Not too long ago, an HIV-positive diagnosis was tantamount to a death sentence — for people in the East and the West, in the South and the North. The drug companies that perfected the antiretroviral therapies invested princely sums to find these miracle cures. To justify their investment, they rely on the promise of a patent — the twenty-year exclusive right to make, use, and sell an invention that is novel, non-obvious, and useful. The patent allows the drug company to charge high sums for the medicine, and thereby recoup its enormous investments in scientists and drug trials, while also turning a profit for shareholders and investing in research toward future breakthrough drugs. Thus patents have saved countless lives, including Thembisa’s thus far. But this structure has its limits. Indeed, the evidence is mounting that in crucial ways patents fail to promote the health of people in the developing world, and in some cases in the developed world as well.Sunder concludes -
Our theories of innovation and creativity matter. Our two-dimensional theory of intellectual-property-as-incentives has, in just several decades’ time, come to influence the way many scientists and artists alike engage the world. Standing in sharp relief from the public commitment and meaningful work of Salk sixty years ago, today many do not think twice about the claims from Big Pharma that they will not innovate at all, or worse still, that they will not share their drugs in markets like Thailand that issue compulsory licenses. We need to probe these incentive arguments on their own terms. In fact, the evidence shows that patents offer no incentive for developing drugs for neglected diseases that predominantly afflict the poor. Additionally, compulsory licenses in developing countries do little harm to innovation, because drug companies do not sell to those markets in the first place. But the problem lies much deeper than this. The legal philosopher Seana Shiffrin condemns a legal system that condones a situation where “talented people ransom their talents, withholding their creative products in order to demand greater compensation.” Shiffrin asks whether a legal system that acquiesces to such immoral demands is not itself unjust.

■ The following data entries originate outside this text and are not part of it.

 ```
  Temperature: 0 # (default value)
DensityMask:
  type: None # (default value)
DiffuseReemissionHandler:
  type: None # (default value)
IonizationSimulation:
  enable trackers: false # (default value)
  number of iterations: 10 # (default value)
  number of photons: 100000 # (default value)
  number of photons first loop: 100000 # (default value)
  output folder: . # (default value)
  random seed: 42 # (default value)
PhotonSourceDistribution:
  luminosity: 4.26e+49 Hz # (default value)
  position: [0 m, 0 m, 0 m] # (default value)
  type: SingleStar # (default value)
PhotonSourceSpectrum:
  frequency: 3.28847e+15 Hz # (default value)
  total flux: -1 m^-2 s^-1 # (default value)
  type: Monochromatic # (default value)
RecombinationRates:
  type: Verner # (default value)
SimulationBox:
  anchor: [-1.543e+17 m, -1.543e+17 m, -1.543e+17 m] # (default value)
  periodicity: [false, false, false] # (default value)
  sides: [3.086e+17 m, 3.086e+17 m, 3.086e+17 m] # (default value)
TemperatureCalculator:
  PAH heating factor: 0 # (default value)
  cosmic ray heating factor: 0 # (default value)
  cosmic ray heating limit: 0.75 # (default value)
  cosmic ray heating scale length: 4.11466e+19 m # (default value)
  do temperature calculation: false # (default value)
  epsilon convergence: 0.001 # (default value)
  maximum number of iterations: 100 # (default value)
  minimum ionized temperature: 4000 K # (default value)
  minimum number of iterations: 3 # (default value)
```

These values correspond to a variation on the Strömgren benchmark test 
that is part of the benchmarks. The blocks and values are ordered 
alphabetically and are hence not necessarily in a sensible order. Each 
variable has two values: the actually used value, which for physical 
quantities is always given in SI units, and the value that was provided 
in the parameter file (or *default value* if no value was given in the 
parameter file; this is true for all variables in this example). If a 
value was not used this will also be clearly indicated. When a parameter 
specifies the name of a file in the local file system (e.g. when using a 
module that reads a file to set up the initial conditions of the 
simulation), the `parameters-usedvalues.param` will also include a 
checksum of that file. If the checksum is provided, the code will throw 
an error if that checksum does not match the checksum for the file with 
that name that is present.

A one-size-fits-all patent system for drugs in the developing world is unjust on additional grounds, beyond incentives. Patents that impede access to the poor thwart both local democracy and human development. Nations must have the freedom to democratically construct patent policies to meet their humanitarian needs. For centuries countries had this freedom — nations from Germany to Switzerland took advantage of their freedom to ignore patents and copy freely knowledge that came from other parts of the globe. Indeed, the self-determination to construct one’s own patent law reflects more than a simple utilitarian calculus to promote indigenous innovation. Patent policy affects the ability of a country to stand on its own two feet, independent of foreign knowledge and industry.

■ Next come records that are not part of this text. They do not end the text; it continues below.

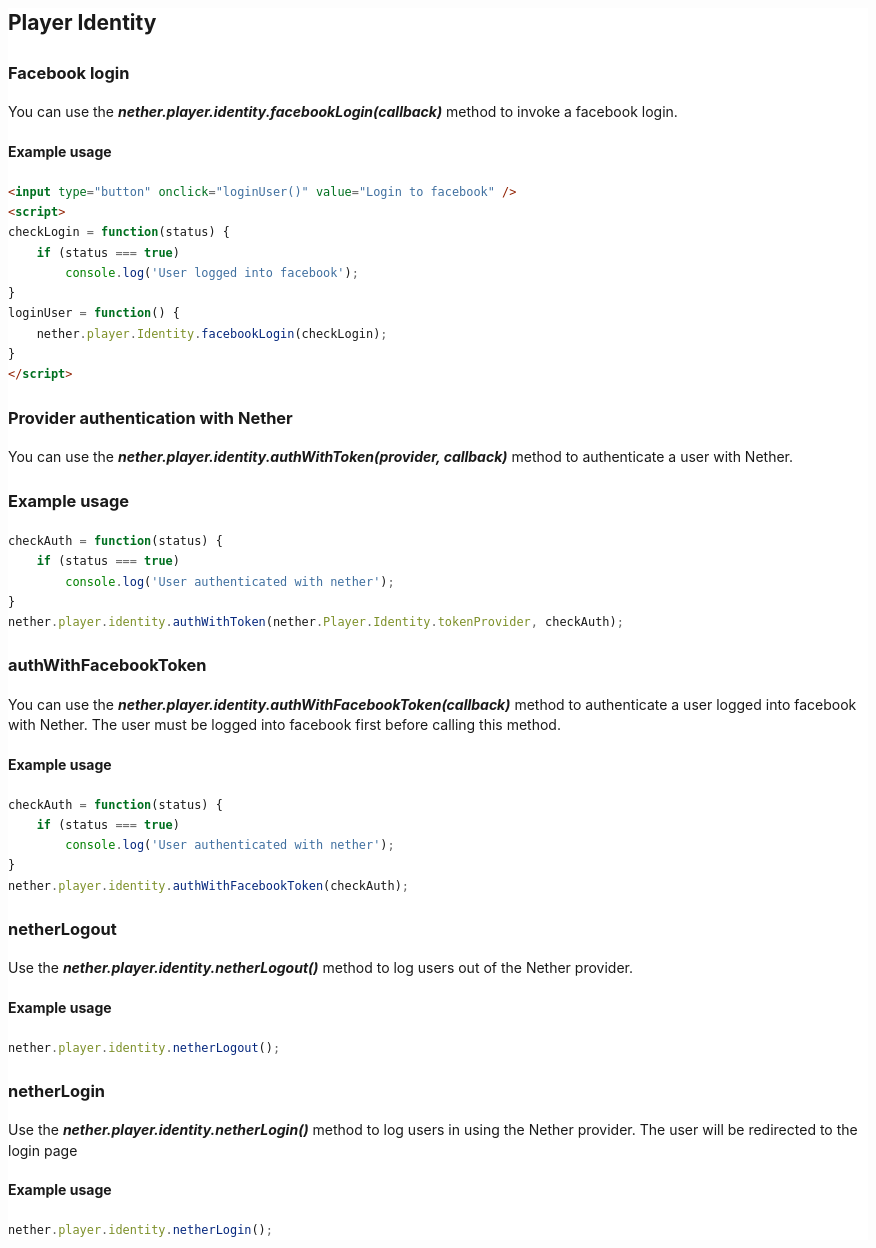 ## Player Identity

### Facebook login
You can use the ***nether.player.identity.facebookLogin(callback)*** method to invoke a facebook login. 
#### Example usage
```html
<input type="button" onclick="loginUser()" value="Login to facebook" />
<script>
checkLogin = function(status) {
    if (status === true) 
        console.log('User logged into facebook');
}
loginUser = function() {
    nether.player.Identity.facebookLogin(checkLogin);
}
</script>
```

### Provider authentication with Nether
You can use the ***nether.player.identity.authWithToken(provider, callback)*** method to authenticate a user with Nether.
### Example usage
```javascript
checkAuth = function(status) {
    if (status === true) 
        console.log('User authenticated with nether');
}
nether.player.identity.authWithToken(nether.Player.Identity.tokenProvider, checkAuth);
```

### authWithFacebookToken
You can use the ***nether.player.identity.authWithFacebookToken(callback)*** method to authenticate a user logged into facebook with Nether.
The user must be logged into facebook first before calling this method.
#### Example usage
```javascript
checkAuth = function(status) {
    if (status === true) 
        console.log('User authenticated with nether');
}
nether.player.identity.authWithFacebookToken(checkAuth);
```

### netherLogout
Use the ***nether.player.identity.netherLogout()*** method to log users out of the Nether provider.
#### Example usage
```javascript
nether.player.identity.netherLogout();
```

### netherLogin
Use the ***nether.player.identity.netherLogin()*** method to log users in using the Nether provider. The user will be redirected to the login page
#### Example usage
```javascript
nether.player.identity.netherLogin();
```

Economists call the millions of people who need a drug but cannot afford it “dead weight loss.” But the millions who die needlessly because of the patent system — a number that some scholars calculate as nine million in the developing world annually — are more than an inefficiency in the system. This loss of human lives fundamentally thwarts human development at the most basic level. Furthermore, lack of access to essential medicines is patently unjust because it is preventable. Wholly unlike physical property, which will naturally lose its value if overrun by large numbers, the unique property of knowledge is that its value is not diminished by greater use — far from it, the knowledge value only grows as it is used by more people, in additional, different ways. As Thomas Jefferson wrote so eloquently centuries ago, “He who receives an idea from me, receives instruction himself without lessening mine, as he who lights his taper at mine, receives light without darkening me.” We must both adopt alternative mechanisms for developing and distributing medicines to the poor (including prizes), and fully support the use of compulsory licenses by developing countries to treat their sick poor. Patent law cannot draw the line at rectifying market failure. Our law must contend with moral failure as well.